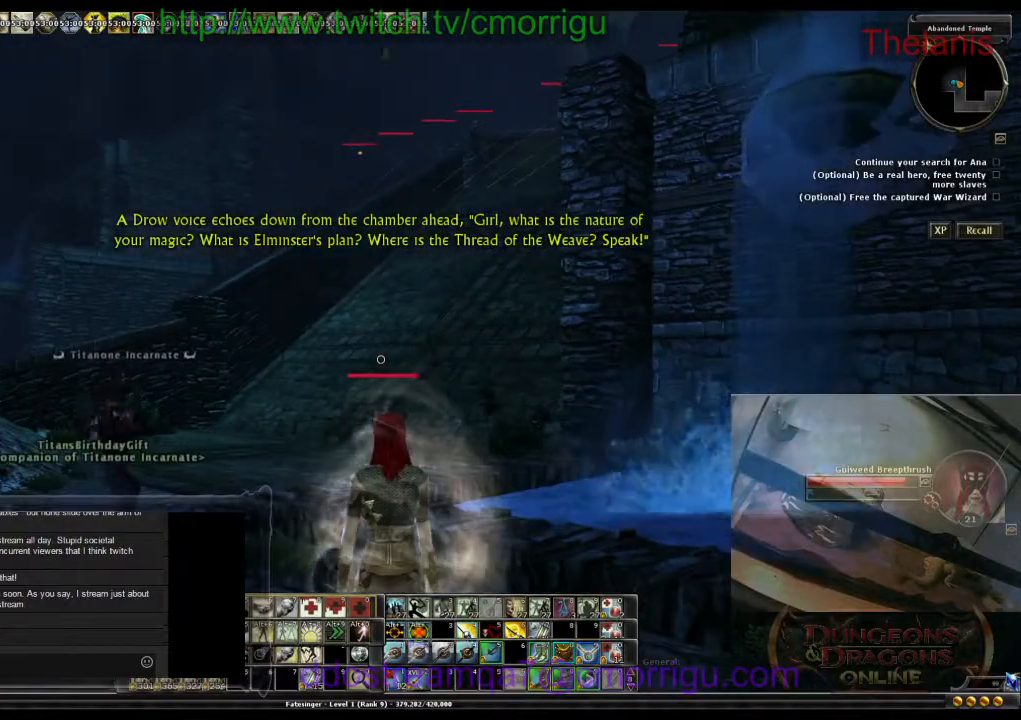
{"keys": [], "events": [[333, "a", "down"], [467, "a", "up"]]}
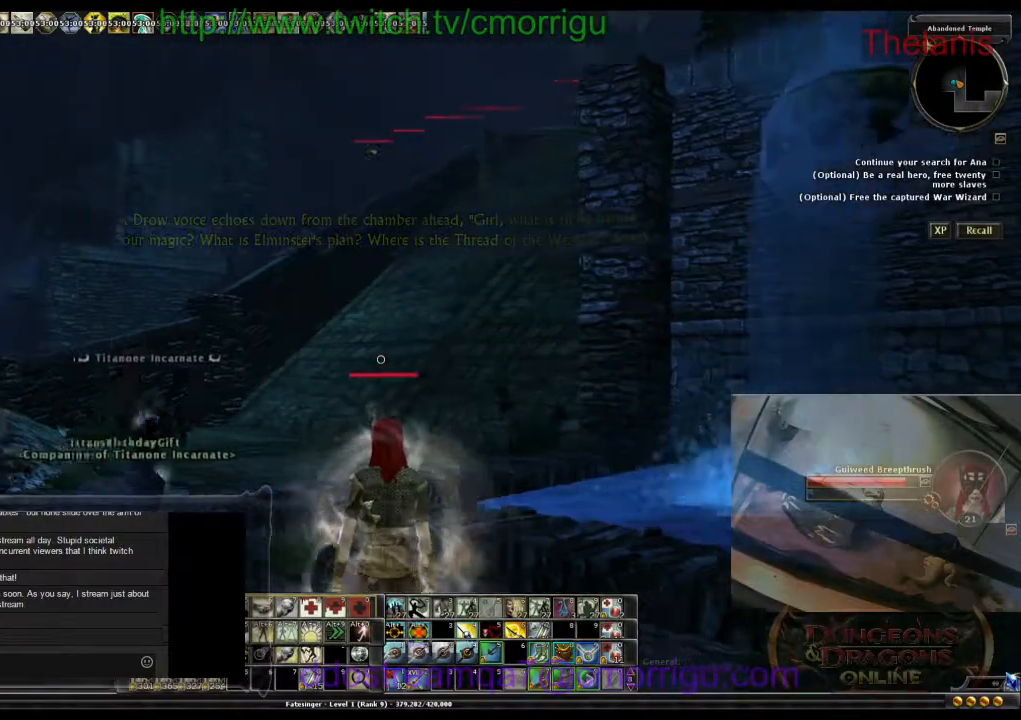
{"keys": ["d"], "events": [[200, "d", "down"]]}
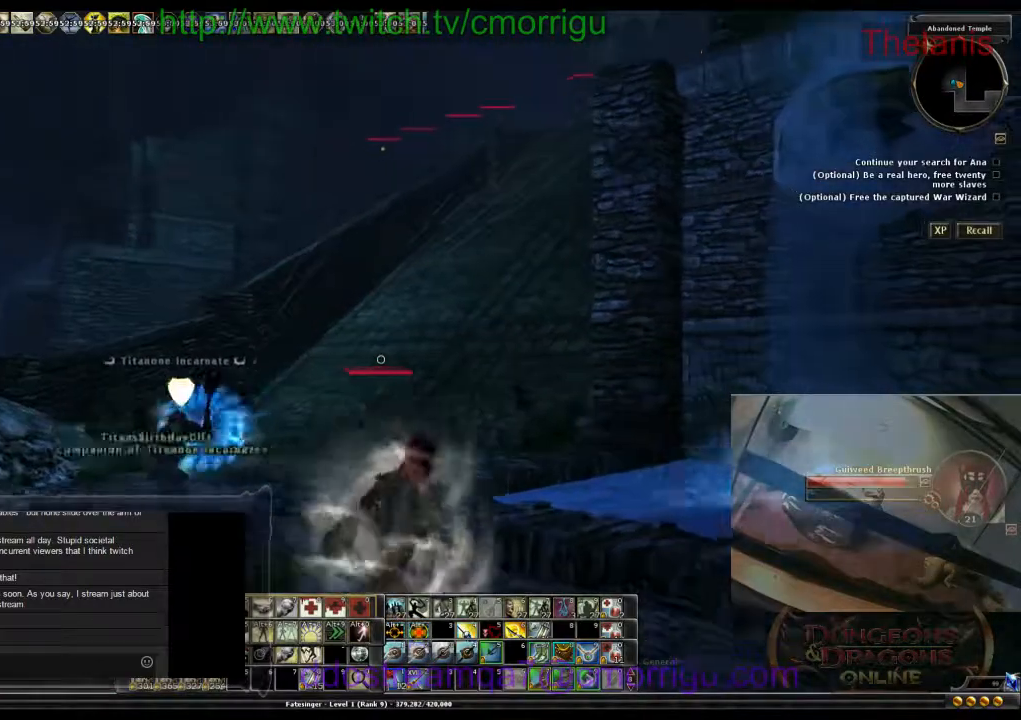
{"keys": ["d", "w"], "events": [[267, "w", "down"]]}
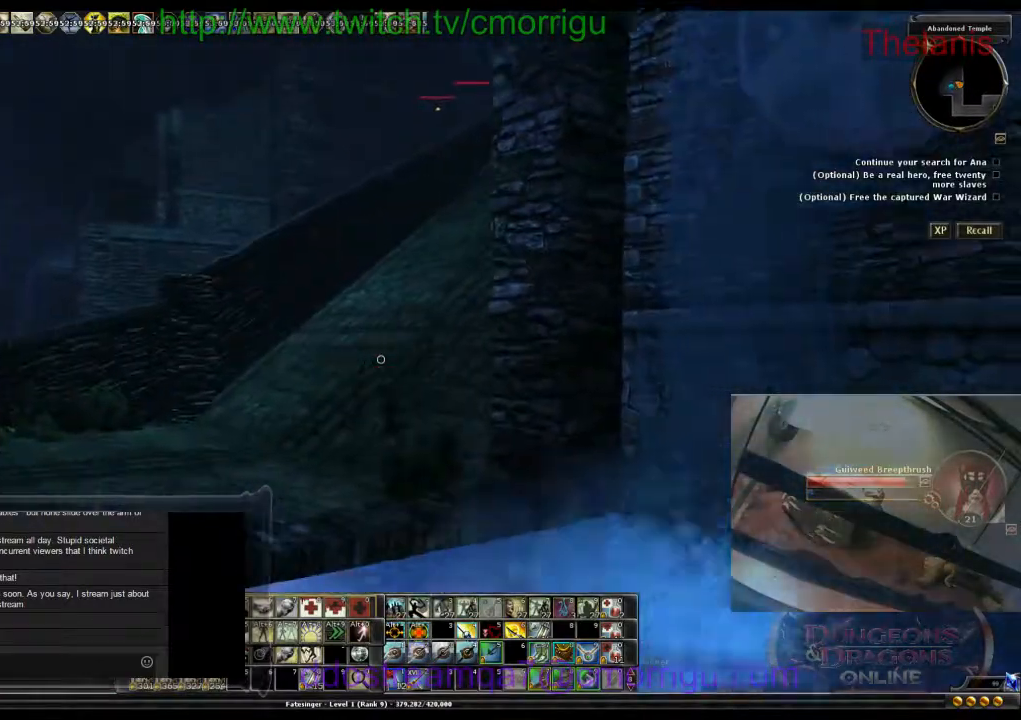
{"keys": [], "events": [[400, "w", "up"], [467, "d", "up"]]}
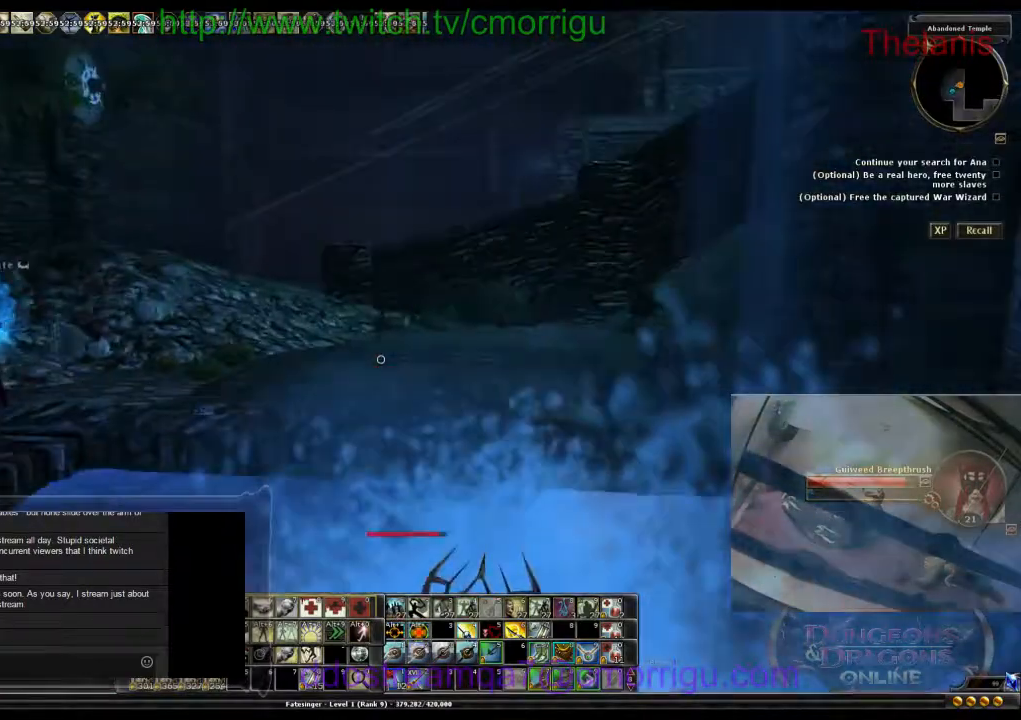
{"keys": [], "events": []}
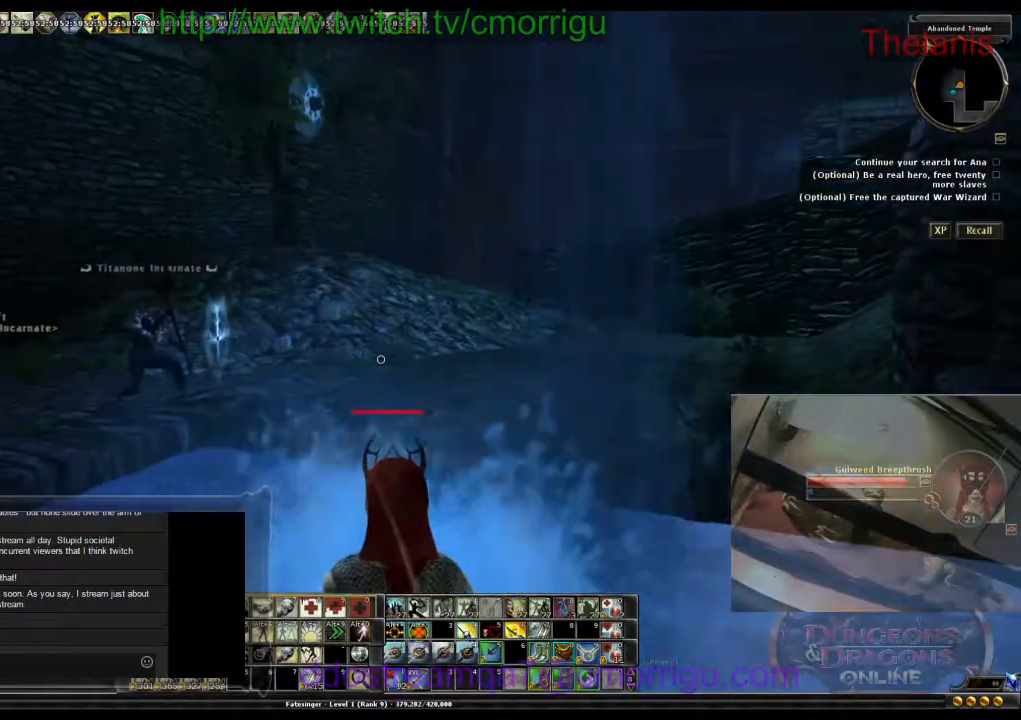
{"keys": [], "events": []}
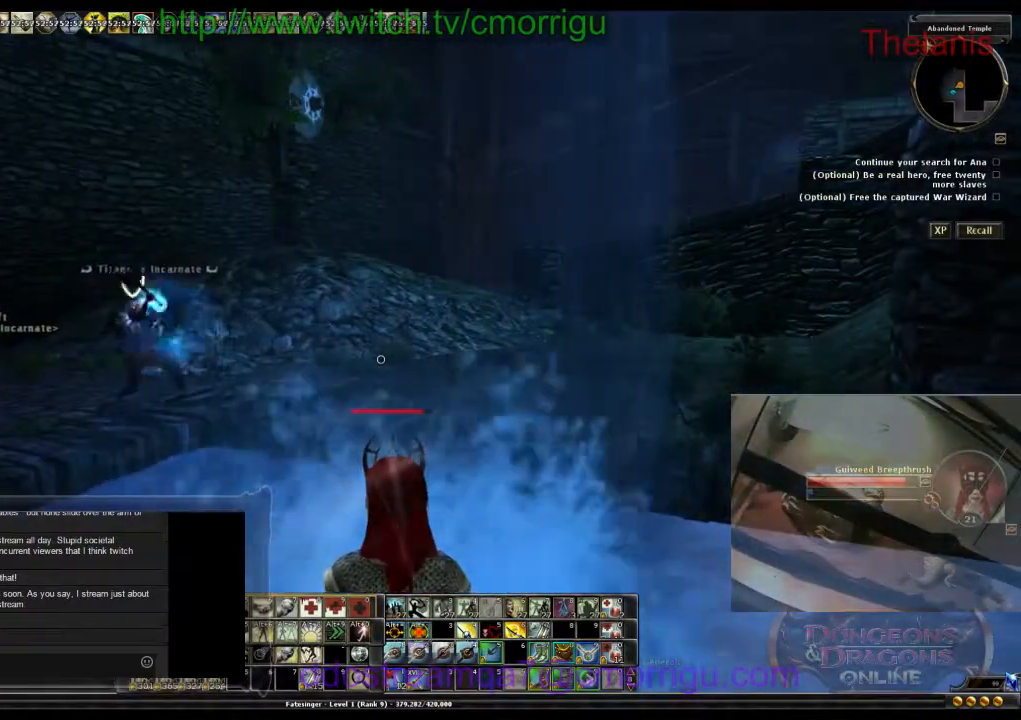
{"keys": [], "events": []}
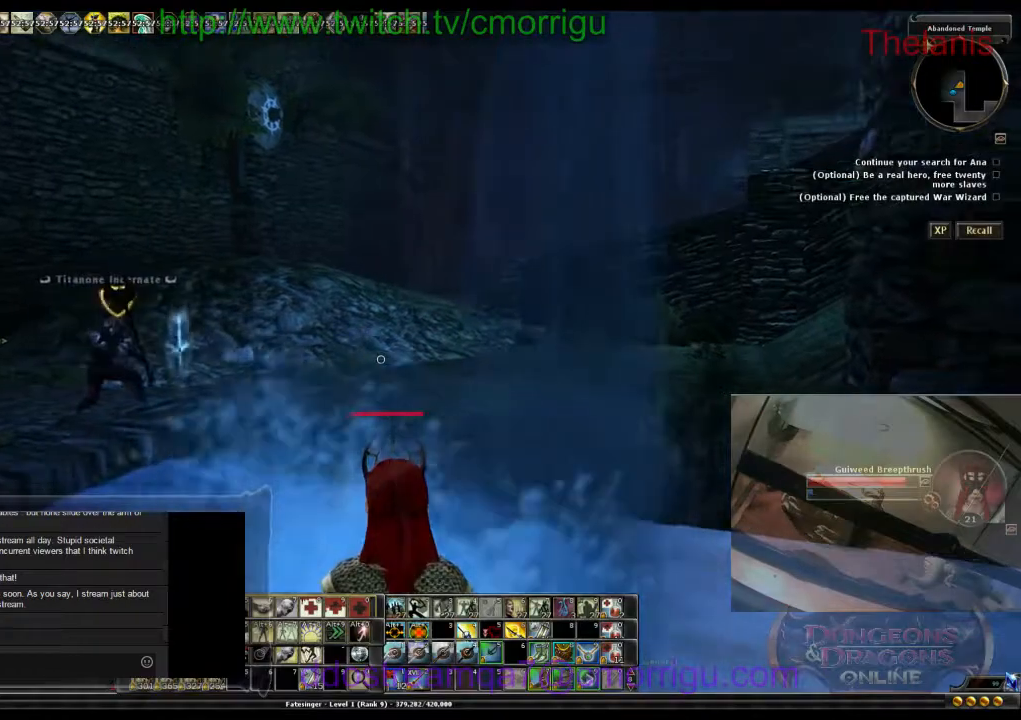
{"keys": [], "events": []}
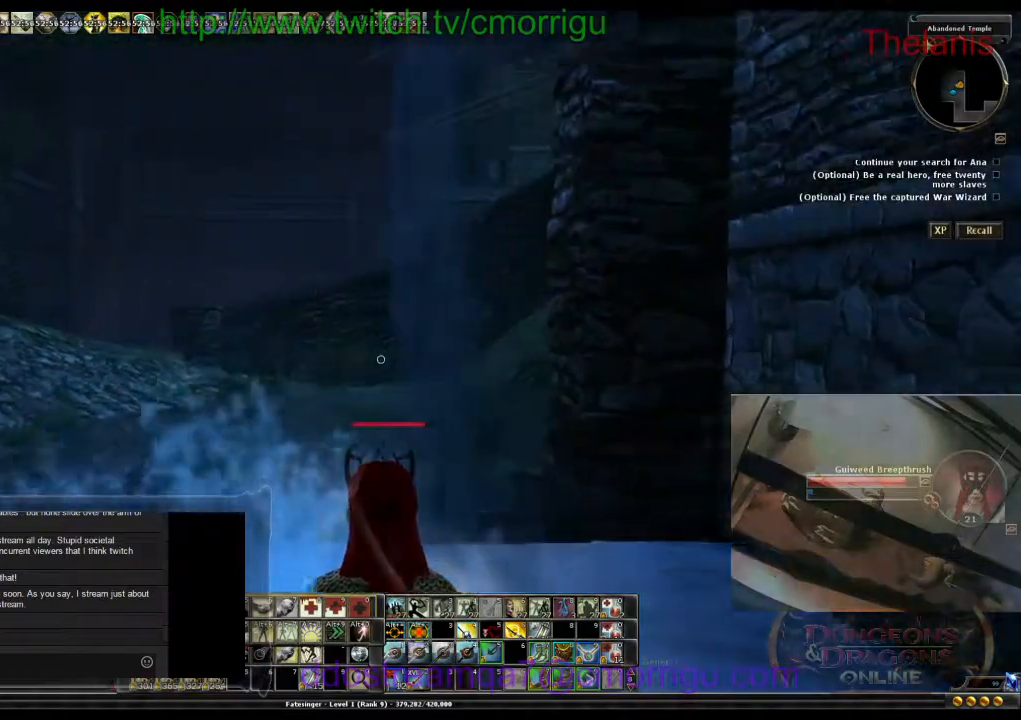
{"keys": [], "events": []}
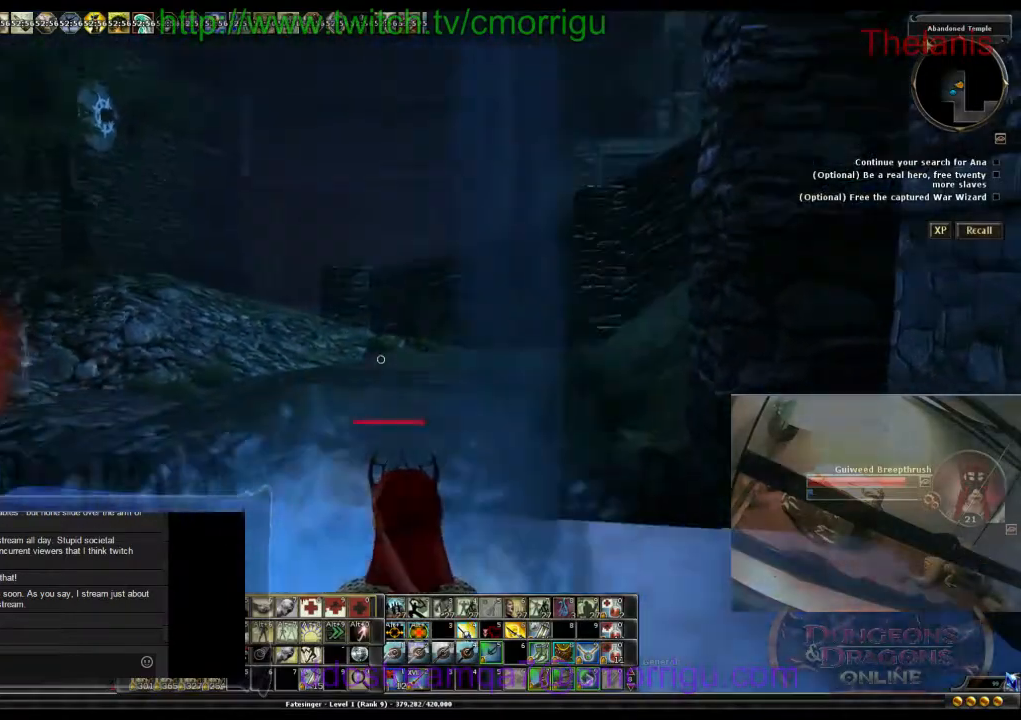
{"keys": ["d"], "events": [[433, "d", "down"]]}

**YOUR OBJECTIVE**
Your answer must be the count of lines in the data that contain "down", with no added words.

**ANSWER**
4